I told my students to be optimistic about the climate – after Trump, I feel an utter fraud

Every year I teach an undergraduate class on climate change. In some depressing respects this should be one of my easiest lectures. For the past few years I would have just needed to change the date on the slide which says the current year is the warmest that humans have ever recorded. But this year was different. This year the class fell on a Thursday, one day after Donald Trump was confirmed as the next US president.

I had to begin by explaining how someone who has said that global warming is a hoax and who wants to rip up the climate change agreement achieved last year in Paris, was now the leader of the most powerful nation of Earth. A nation that while no longer the largest single emitter of carbon dioxide – that goes to China – is still the most influential on the international stage.

I had initially prepared some remarks for the beginning of the lecture to the effect that politics is complex and that not everything President-elect Donald Trump said when he was plain Mr Trump may have been entirely truthful. So when I came to consider how he would actually administer the country, I thought he may well row back on some of that rhetoric.

But then I learned that Trump had tipped Myron Ebell to head up the Environmental Protection Agency transition team. The EPA is the most important federal agency with regards to climate change and other pollutant controls.

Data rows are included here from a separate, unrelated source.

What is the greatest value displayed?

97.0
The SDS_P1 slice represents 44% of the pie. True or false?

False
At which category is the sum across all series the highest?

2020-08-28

Ebell has been described as a “top climate sceptic”. “Denier” would be a better description, however, so profoundly at odds are his beliefs and statements with our understanding of how humans are affecting the climate.

So while my plan was to address these issues in the light of the latest round of climate change negations at COP22 in Marrakech and then get back to business I spectacularly failed. I largely lost the lesson plan and at times was at risk of losing my composure.

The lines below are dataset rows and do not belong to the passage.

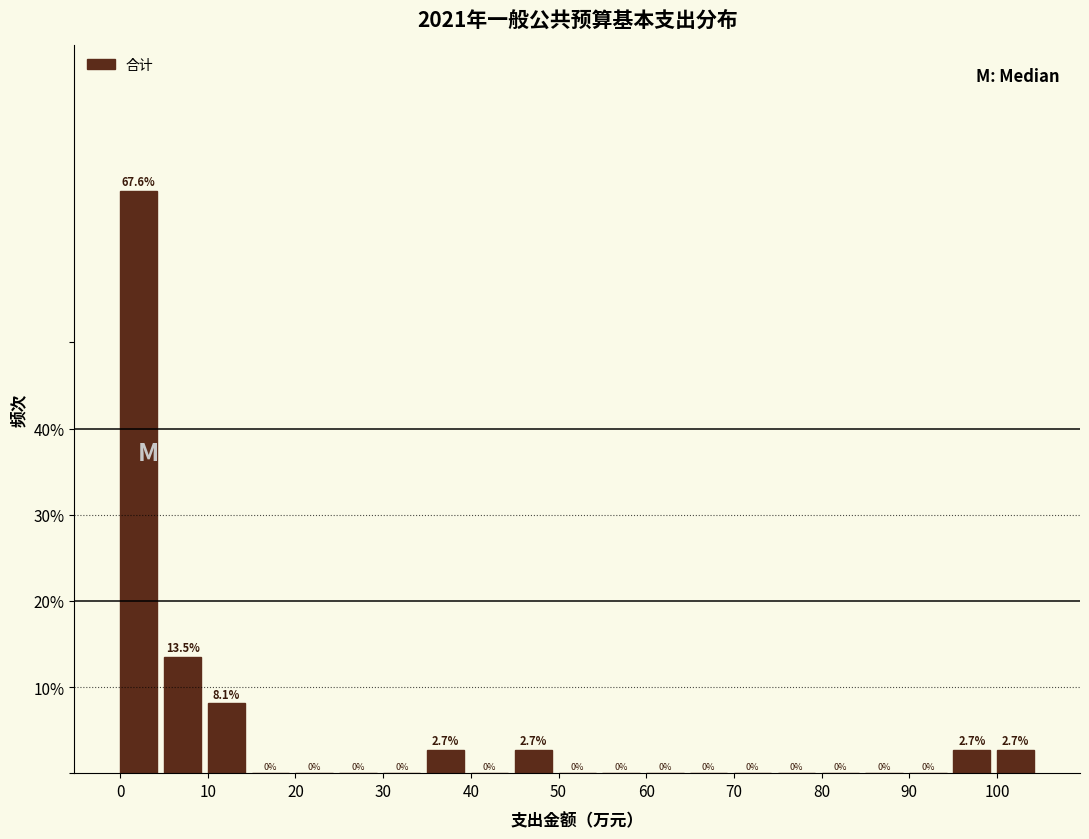

Reading left to right, transcribe this chart: for each bar, give the range it covers on the x-axis and its height.

0 to 5: 67.6
5 to 10: 13.5
10 to 15: 8.1
15 to 20: 0.0
20 to 25: 0.0
25 to 30: 0.0
30 to 35: 0.0
35 to 40: 2.7
40 to 45: 0.0
45 to 50: 2.7
50 to 55: 0.0
55 to 60: 0.0
60 to 65: 0.0
65 to 70: 0.0
70 to 75: 0.0
75 to 80: 0.0
80 to 85: 0.0
85 to 90: 0.0
90 to 95: 0.0
95 to 100: 2.7
100 to 105: 2.7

Activists in Marrakech react to Trump’s victory. Ryan Rodrick Beiler / shutterstock

I began by trying to explain to my students the debt that was being accumulated to them – the costs older generations are passing to them as a consequence of their unwillingness to reduce carbon emissions. There are positive indicators that global emissions are levelling off – the fabled decoupling of growth from emissions. But we need large and sustained reductions right now and for the rest of the century if we are going to avoid the dangers that lurk around 2°C warming above pre-industrial levels.

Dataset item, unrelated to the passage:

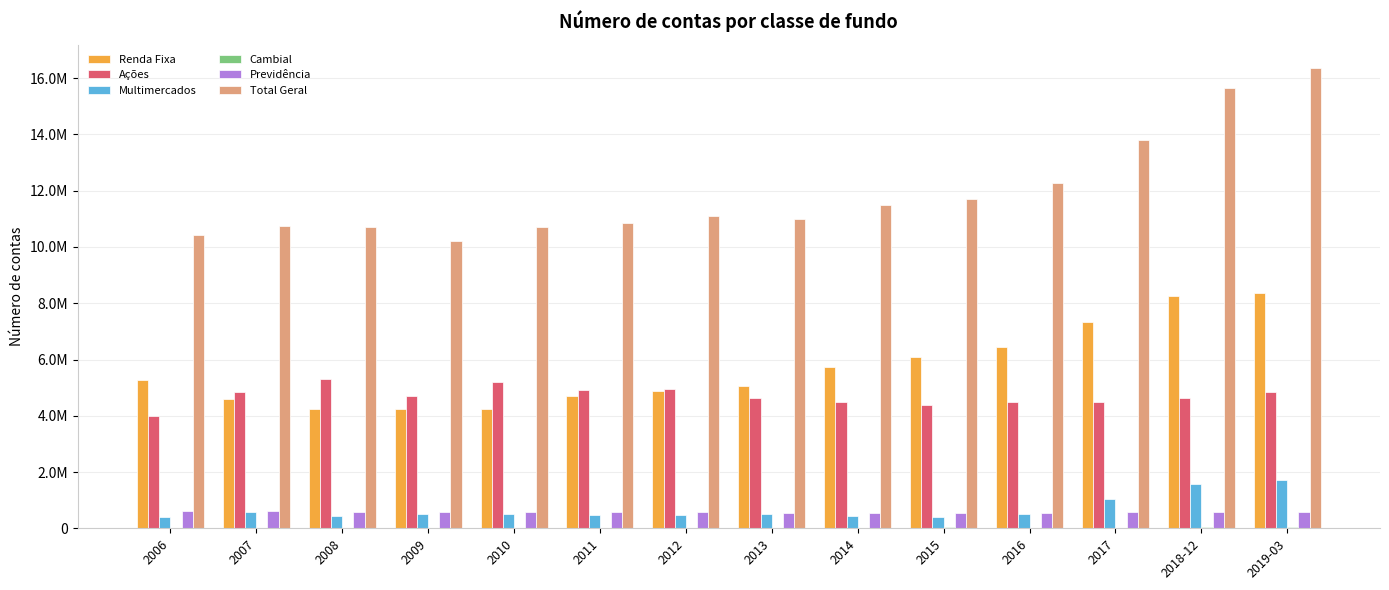

At which label is Cambial closest to 18290?

2006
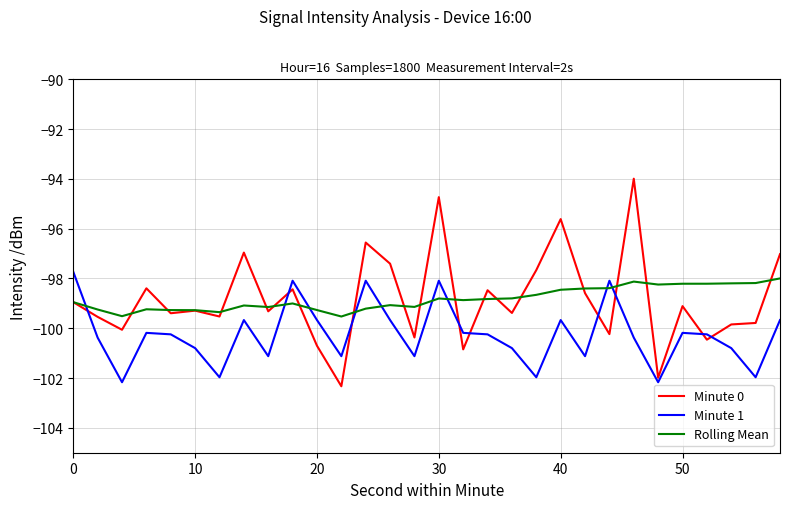

Which series has the largest range (max minus min)?

Minute 0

Trump’s election threatens to extinguish any hope of keeping warming below that level. But I had to tell my students that there is the risk that this lets others off the hook. Very few climate scientists would argue that capping warming at 2°C was likely under current scenarios. The 1.5°C aspiration that was a surprise outcome from Paris is even more implausible. In fact, almost all strategies to achieve either involve “negative emissions” technologies – ways in which excess amounts of carbon dioxide will be sucked out of the atmosphere.

While there are promising pilot projects that can capture carbon dioxide from the air and safely store this underground, these operate at nowhere near the required scale. And every year we delay making radical reductions in emissions, means even more reliance on them. This an example of the intergenerational debt that is being handed to my students. Climate change is going to be their problem. If they don’t find solutions to it, it is they who will suffer.

Every year of my students’ lives, they have been told that climate change is perhaps the greatest challenge humanity has ever faced. And every birthday they have celebrated, the amount of carbon dioxide in the Earth’s atmosphere was higher than it was the year before. Every birthday another confirmation that all talk about combating climate change is yet more hot air. The election of Trump will be a particularly large candle on their next cake, but it will join many others. It’s becoming increasingly harder to imagine how anyone would be able to blow them all out.

It’s no exaggeration to say I spend most of my working day thinking about human’s impact on the Earth and what that could mean for our children, grandchildren and those that will come after. And I also spare a thought for some of the millions of species that we share the Earth’s biosphere with. And I’m usually optimistic despite the sometimes very negative research I read.

But Thursday got the better of me. On Thursday I felt like an utter fraud. Or perhaps an open mouthed spectator of some awful spectacle. A spectacle that if I were to search my wallet, I, along with many of my generation, would find a paid ticket for.